My favorite Iggy quip is from his 1982 biography, I Need More, about when, at 17, he met German chanteuse Nico: "Nico, she was great. I mean, well, see, well, I had never eaten pussy before." I've held onto this divulging of musical and sexual harmonic convergence like your granny pockets her St. Christopher coin. So you can only imagine when in 1994, after an Iggy solo show in Columbus, Ohio, I'm hanging behind the theater, and there's Iggy, in all his post-that-performance-would've-killed-anyone-else autograph-signing state, and someone yalps, "What do you think of Columbus?" "We always loved Columbus," shouted Iggy, "The Stooges always made sure to come down here 'cause they always had the best tasting pussy!"
The Dolls' sexcapades often included propagating aggressive androgyny. Sylvain told of dilemmas of how to hide soiled panties (others and their own), never mind the dope, in their "tour bus." "Oh there were never any buses for us back then, sweetheart!" he explains. "You were lucky if you had a Chrysler station wagon."

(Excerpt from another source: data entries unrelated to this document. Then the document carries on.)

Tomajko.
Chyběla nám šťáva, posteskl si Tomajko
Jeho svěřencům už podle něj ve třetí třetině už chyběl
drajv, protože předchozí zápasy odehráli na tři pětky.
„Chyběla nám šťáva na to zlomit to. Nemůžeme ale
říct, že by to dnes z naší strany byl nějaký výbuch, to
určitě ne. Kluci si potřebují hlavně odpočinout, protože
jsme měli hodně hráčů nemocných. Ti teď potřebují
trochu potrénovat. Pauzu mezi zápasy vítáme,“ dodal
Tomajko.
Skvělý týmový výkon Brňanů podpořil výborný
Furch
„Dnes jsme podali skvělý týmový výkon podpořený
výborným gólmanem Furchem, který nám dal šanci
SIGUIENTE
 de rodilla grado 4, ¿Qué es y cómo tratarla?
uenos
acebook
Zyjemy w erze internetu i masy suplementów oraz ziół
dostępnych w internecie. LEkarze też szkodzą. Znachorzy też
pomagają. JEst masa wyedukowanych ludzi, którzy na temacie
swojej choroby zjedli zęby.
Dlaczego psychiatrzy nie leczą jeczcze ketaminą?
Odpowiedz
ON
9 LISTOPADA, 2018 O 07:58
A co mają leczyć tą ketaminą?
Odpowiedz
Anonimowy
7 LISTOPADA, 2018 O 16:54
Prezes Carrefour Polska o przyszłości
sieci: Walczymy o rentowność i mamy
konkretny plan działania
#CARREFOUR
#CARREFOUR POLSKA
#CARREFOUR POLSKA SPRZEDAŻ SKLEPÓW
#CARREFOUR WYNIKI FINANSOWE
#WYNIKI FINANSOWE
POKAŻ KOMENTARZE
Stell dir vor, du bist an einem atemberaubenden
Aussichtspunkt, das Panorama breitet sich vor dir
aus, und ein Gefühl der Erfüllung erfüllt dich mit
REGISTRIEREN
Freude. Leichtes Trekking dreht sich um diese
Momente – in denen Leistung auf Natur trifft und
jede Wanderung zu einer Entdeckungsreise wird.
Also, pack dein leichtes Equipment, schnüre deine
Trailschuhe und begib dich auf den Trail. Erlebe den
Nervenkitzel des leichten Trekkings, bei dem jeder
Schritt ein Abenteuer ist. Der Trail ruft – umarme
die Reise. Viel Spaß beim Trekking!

And lest ye think it's been all girls 'n' goofballs, it has, if all mixed into the prehistoric physical wallop the music provides. There's Iggy again in Columbus, just a couple summers back, diving off an amphitheater stage into the waiting legs of a bunch of general-admission folding chairs. A minute later he's back onstage, dislocated arm dangling, forehead slashed and gushing, yelping demands to the stunned band to keep going. Maybe his freakishly cut bod has helped this 58-year-old avert similar blood-letting so far on the Stooges reunion tours of the last two years, but it's not for lack of trying. Seeing the Stooges live these days is less revival than revelation that all that apocalyptic rage and stomping, atom-smash blues had more staying power than anyone could've figured back when Iggy was smearing peanut butter on himself in that infamous 1971 NBC TV special.

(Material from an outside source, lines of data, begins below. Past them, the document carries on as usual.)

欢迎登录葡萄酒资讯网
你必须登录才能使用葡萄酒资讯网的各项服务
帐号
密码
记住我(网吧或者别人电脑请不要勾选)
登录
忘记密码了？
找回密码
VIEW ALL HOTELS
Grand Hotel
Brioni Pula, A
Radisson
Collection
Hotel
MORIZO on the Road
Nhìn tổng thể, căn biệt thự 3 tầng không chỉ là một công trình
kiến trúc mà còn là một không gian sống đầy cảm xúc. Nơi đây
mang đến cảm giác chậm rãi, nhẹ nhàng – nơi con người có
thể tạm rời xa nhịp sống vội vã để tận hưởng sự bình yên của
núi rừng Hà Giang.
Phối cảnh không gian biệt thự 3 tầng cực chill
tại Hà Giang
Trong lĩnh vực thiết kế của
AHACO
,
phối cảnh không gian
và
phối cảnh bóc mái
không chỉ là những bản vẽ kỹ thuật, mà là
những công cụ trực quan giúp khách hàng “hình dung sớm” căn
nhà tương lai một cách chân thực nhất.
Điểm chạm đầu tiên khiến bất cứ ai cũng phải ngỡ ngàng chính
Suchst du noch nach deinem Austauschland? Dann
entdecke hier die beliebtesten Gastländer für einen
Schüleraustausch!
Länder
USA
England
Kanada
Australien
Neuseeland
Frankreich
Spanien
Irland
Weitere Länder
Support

The Dolls' germ in the post-war musical petri dish is hard to overestimate, despite persistent putdowns. The press of their era usually denounced the Dolls as cartoon Rolling Stones. And most cultural custodians continue to crown the Sex Pistols as the Big Punk Bang. Fact is, Sex Pistols' manager Malcolm McLaren asked Sylvain to join this new band he was forming after studying the template by managing the Dolls in their waning days of 1975.

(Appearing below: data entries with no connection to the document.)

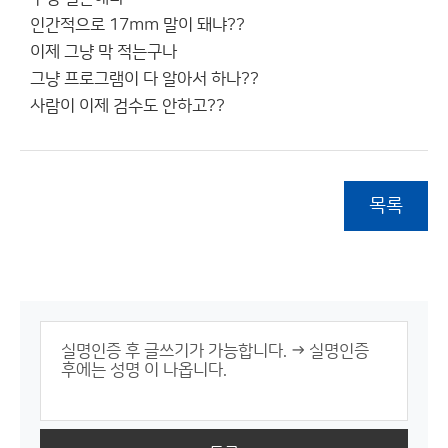
인간적으로 17mm 말이 돼냐??
이제 그냥 막 적는구나
그냥 프로그램이 다 알아서 하나??
사람이 이제 검수도 안하고??
목록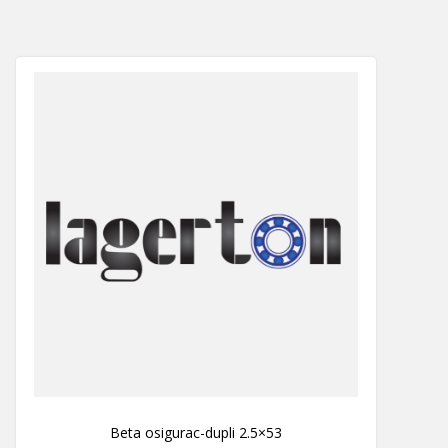
Beta osigurac-dupli 2.5×53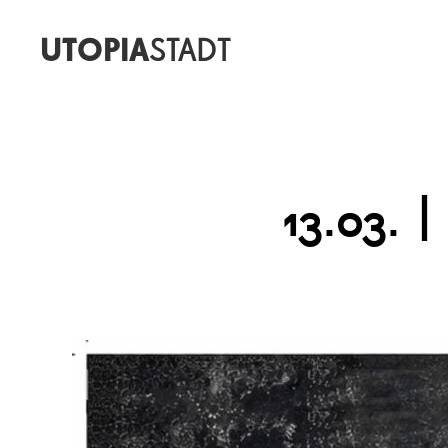
UTOPIA
STADT
13.03.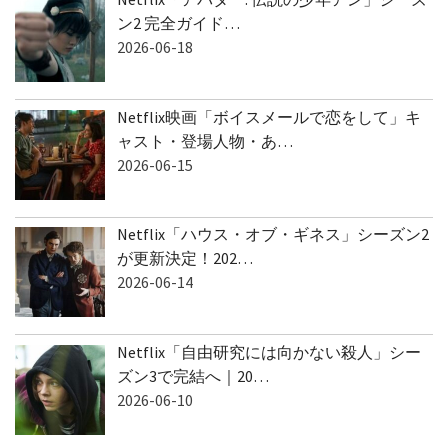
ン2 完全ガイド…
2026-06-18
Netflix映画「ボイスメールで恋をして」キ
ャスト・登場人物・あ…
2026-06-15
Netflix「ハウス・オブ・ギネス」シーズン2
が更新決定！202…
2026-06-14
Netflix「自由研究には向かない殺人」シー
ズン3で完結へ｜20…
2026-06-10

So there the genre "punk" codifies in 1977, and by the early '80s the straightedge backlash to all that decadence appears. And that is really the "punk" that most current indie rockers have derived their energetic edges from—straightedge-cum–pop-punk–cum-emo. And I don't blame them. It can be argued that all that free lovin' hastened the rise of AIDS and the conservative backlash. So we're left with Dashboard Confessionals and Ted Leos reclaiming pop hooks, adding tattoos, coy sideways glances, or factory-torn jeans—and that's the best you're going to get, girlies.
Now make no mistake: Musicians are still getting laid; they just don't flaunt it as well, which is sexy to the new broods who use Google and MySpace to decode the gossip. Which, oddly enough, is a much less romantic version of a story that begins, "Well, you can only imagine."